Indiana has caps on property taxes. This year the caps reduced property taxes by about $768 million or 11 percent.

And the state has local option income taxes that counties adopt to reduce property taxes some more. All counties now have local income taxes.

Common sense says that when a county adopts a tax-relief income tax on top of tax-reducing caps, taxes will be even lower – but wrong again, common sense!

Sometimes the combination of tax caps and local option income taxes can increase total tax bills and local government revenues. It’s the paradox of LOITs.

Here’s what happens: Property taxes are capped at 1 percent of gross assessed value for homeowners, 2 percent for other residential housing – such as rentals or vacation homes — and farmland, and 3 percent for business property. Gross assessed value is the estimated market value of most properties before deductions are subtracted.

Local governments set their tax rates at the end of the budget process. If the rate results in a tax bill higher than a property’s cap, a tax cap credit is applied to reduce the bill to the cap amount.

Here’s the key fact: The tax cap is the taxpayer’s last defense against high tax bills. All deductions and credits are subtracted before the tax cap credit is applied. This includes the credits from local option income taxes.

Indiana’s LOITs apply to Indiana taxable income, the same as the state income tax. When a county adopts a LOIT for property tax relief, the income tax rate increases, and then the property tax bill is reduced by a LOIT credit. The income tax revenue replaces this lost property tax revenue for local governments.

Counties can distribute tax relief in three ways or in combinations of the three. On average, across the state, if the LOIT is adopted at 1 percent and the relief is offered only to homeowners, the homestead credit will be about 51 percent.

If the county distributes the relief to all residential property, the credit averages 31 percent. If it goes to all property, the credit averages 17 percent.

Consider a homestead valued at $200,000 and a property tax rate of $3 per $100 assessed value at 3 percent. Deductions usually would subtract $102,250, leaving taxable assessed value of $97,750. The tax bill would be $2,933.

But taxes are capped at $2,000, which is 1 percent of the gross assessed value. The taxpayer gets a credit of $933 and pays $2,000. That $933 credit is lost revenue for local governments.

Now suppose the county adopts a local option income tax at 1 percent and distributes the tax relief to all property. The LOIT credit is 17 percent.

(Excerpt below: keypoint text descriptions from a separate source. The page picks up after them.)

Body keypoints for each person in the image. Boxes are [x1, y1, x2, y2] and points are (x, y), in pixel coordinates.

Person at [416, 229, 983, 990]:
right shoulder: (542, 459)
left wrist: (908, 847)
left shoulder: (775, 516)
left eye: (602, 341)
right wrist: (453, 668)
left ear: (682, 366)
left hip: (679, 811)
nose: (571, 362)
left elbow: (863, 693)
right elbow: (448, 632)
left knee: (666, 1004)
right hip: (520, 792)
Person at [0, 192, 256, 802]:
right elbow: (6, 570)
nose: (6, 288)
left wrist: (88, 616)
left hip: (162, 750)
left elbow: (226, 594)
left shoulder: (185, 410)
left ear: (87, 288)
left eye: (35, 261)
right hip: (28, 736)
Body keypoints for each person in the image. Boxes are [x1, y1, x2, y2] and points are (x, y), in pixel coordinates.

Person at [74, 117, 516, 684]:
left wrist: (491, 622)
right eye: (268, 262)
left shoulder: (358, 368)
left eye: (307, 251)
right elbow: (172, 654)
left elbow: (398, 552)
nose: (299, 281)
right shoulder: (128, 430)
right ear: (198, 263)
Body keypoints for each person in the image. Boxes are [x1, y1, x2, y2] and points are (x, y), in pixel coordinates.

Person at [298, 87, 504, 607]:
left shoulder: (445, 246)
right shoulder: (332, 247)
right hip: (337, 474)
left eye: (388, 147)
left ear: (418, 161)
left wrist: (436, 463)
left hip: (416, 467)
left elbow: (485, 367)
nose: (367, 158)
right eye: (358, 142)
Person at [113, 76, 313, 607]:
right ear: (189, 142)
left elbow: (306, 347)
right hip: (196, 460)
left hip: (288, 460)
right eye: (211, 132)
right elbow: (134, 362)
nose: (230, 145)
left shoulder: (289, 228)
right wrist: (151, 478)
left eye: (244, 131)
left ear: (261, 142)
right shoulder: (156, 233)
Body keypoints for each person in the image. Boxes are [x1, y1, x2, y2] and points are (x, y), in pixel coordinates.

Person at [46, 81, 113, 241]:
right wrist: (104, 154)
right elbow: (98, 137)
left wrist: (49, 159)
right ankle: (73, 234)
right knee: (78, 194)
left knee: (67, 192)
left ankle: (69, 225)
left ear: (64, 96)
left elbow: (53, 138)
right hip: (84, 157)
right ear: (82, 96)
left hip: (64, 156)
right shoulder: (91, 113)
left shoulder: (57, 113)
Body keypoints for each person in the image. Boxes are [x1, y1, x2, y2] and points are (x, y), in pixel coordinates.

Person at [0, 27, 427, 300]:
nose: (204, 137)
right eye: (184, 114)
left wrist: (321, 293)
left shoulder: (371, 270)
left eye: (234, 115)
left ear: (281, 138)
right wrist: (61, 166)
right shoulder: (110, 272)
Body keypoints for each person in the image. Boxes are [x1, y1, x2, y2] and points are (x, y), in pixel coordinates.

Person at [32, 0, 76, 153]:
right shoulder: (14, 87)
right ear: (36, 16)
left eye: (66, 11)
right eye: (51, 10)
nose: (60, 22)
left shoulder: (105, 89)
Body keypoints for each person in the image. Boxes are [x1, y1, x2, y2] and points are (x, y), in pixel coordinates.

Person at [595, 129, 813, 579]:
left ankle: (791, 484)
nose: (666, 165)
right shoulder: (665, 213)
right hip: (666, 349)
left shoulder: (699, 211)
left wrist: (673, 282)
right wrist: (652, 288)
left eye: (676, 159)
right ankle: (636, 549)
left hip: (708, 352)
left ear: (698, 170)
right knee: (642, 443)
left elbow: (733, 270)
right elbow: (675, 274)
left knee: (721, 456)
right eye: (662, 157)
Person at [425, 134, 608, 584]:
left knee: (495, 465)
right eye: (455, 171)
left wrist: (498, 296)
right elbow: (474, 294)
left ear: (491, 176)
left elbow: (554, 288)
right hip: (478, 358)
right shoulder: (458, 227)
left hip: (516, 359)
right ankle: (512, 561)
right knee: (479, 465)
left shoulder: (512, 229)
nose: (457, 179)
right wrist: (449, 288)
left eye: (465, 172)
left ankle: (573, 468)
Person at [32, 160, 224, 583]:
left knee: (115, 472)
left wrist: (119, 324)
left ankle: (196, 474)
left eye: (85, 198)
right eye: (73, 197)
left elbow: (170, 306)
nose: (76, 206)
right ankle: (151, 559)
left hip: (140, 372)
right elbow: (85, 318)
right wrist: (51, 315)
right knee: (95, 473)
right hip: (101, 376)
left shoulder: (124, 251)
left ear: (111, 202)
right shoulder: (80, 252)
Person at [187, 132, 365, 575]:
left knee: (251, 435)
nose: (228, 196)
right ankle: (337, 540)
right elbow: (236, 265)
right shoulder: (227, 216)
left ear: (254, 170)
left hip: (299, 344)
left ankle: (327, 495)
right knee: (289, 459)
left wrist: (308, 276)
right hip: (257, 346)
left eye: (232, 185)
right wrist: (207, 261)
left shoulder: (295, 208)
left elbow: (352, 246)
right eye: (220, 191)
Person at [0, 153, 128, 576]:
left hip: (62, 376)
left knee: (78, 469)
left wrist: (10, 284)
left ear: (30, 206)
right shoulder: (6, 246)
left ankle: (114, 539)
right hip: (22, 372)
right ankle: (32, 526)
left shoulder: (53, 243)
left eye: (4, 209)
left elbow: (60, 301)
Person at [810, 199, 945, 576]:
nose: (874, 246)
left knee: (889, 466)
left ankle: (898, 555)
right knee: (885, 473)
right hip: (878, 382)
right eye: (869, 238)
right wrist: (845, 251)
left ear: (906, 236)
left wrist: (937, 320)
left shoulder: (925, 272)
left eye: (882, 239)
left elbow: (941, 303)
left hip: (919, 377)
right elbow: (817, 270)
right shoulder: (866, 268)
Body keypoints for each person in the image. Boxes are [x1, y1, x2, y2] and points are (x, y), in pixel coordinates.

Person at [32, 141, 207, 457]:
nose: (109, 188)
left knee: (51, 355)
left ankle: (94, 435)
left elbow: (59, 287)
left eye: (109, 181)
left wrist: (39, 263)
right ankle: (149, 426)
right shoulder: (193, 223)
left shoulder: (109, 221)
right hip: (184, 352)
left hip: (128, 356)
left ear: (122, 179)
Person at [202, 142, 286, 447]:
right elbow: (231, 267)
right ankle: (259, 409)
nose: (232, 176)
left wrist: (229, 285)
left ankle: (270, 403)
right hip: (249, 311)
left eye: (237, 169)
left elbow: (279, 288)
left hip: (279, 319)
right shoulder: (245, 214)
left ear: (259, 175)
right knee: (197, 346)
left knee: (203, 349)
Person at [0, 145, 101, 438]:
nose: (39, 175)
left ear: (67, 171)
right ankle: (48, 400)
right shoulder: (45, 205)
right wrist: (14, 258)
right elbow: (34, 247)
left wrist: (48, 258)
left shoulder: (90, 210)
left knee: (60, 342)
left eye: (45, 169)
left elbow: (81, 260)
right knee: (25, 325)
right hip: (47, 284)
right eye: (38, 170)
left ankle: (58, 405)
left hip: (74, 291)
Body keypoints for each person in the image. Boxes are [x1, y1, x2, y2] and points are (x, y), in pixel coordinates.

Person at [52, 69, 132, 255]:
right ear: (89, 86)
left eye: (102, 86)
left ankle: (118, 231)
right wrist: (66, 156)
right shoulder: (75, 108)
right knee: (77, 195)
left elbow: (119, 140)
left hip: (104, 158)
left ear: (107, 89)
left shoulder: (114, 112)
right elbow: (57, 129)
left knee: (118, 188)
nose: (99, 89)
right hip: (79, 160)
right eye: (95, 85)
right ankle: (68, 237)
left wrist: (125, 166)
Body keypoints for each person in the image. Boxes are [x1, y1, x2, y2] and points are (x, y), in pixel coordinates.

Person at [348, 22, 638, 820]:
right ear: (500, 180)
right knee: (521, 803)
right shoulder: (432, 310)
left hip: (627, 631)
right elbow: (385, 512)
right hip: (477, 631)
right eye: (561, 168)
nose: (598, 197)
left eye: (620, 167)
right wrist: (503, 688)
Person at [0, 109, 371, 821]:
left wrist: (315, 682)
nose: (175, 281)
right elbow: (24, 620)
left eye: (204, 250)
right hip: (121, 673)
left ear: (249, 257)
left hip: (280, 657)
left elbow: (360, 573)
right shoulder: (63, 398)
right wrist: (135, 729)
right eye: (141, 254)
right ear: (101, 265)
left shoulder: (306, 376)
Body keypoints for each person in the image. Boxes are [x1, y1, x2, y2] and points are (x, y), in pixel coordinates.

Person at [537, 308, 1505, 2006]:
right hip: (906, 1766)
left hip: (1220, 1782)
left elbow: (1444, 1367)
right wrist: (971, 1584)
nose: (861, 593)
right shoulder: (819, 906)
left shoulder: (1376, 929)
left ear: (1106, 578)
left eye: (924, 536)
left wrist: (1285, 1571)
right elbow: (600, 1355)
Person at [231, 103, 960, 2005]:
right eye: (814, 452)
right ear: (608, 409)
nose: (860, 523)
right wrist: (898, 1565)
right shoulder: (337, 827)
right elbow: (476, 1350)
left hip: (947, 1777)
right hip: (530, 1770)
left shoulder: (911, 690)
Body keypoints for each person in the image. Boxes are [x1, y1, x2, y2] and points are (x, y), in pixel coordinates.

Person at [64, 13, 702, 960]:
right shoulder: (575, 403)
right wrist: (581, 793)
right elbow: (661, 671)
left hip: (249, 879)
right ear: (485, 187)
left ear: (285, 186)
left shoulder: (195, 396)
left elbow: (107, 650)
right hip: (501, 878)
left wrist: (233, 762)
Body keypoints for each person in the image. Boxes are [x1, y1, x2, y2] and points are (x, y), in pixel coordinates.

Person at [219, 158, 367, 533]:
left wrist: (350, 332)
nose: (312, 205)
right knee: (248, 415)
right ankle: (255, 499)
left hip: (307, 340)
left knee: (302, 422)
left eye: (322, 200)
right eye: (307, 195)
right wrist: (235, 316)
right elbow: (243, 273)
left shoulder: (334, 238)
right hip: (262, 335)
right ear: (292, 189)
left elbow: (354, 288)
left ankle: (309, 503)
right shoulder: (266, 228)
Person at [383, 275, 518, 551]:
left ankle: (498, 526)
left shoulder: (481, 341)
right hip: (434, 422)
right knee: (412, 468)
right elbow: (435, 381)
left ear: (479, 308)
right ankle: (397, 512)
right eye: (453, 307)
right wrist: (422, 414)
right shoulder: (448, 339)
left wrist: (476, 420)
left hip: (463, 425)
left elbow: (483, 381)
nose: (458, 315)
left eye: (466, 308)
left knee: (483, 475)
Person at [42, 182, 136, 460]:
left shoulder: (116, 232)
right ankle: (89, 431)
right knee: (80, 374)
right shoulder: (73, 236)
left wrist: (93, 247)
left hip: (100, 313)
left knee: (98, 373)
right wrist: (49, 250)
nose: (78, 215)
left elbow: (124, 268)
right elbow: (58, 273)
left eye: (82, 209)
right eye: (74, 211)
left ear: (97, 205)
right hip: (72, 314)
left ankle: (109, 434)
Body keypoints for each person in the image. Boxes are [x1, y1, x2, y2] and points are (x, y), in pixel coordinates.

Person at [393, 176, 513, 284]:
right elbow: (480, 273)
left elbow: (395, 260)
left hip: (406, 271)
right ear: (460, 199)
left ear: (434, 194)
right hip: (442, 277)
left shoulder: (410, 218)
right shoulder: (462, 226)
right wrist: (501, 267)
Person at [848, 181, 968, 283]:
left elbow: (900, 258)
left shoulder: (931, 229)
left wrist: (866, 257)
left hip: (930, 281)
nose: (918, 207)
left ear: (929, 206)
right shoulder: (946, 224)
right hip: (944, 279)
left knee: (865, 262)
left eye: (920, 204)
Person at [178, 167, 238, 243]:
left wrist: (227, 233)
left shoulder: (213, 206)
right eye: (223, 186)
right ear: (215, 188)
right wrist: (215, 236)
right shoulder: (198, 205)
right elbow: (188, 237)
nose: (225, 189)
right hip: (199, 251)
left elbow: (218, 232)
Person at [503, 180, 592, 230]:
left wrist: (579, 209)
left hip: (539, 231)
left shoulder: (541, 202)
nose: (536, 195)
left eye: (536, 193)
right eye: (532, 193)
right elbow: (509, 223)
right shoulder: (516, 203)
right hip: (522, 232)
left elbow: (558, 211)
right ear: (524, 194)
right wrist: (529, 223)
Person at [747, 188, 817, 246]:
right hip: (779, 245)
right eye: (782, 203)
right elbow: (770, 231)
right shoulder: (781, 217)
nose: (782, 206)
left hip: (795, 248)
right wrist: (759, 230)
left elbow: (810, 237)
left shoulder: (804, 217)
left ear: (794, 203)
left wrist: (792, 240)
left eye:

The tax caps come at the end of the tax bill calculation, so the 17 percent credit applies to the tax bill of $2,933. That’s a credit of $499, and the remaining property tax bill is $2,434.

The tax cap still is $2,000, but the tax cap credit now is only $434. This homeowner pays the same capped property tax bill, even after the LOIT credit.

But the homeowner pays the local income tax, too. Most people who own $200,000 houses also have Indiana taxable income, so they’ll pay more income tax with the added 1 percent LOIT rate.

An income tax designed for property tax relief has increased total property plus income taxes. Paradox explained.

Taxpayers with lower-valued property or with lower property tax rates will see the full tax reduction and may pay less in total taxes. Taxpayers with property at the caps don’t see the full tax reduction because the LOIT credit substitutes for the tax cap credit.

But all of the income tax revenue still is distributed among the county’s local governments. Put another way, the LOIT credit reduces the property tax revenue lost from the tax cap credits. Local government receives more revenue.

It’s hard to say if this is what the General Assembly intended, since the LOITs were invented before the tax caps. One of the reasons for LOITs, though, was to shift local taxes away from property and toward income.

Local governments know that LOITs can reduce their tax cap revenue losses. That’s an incentive to adopt. And that shifts taxation toward income, which is what many legislators had in mind.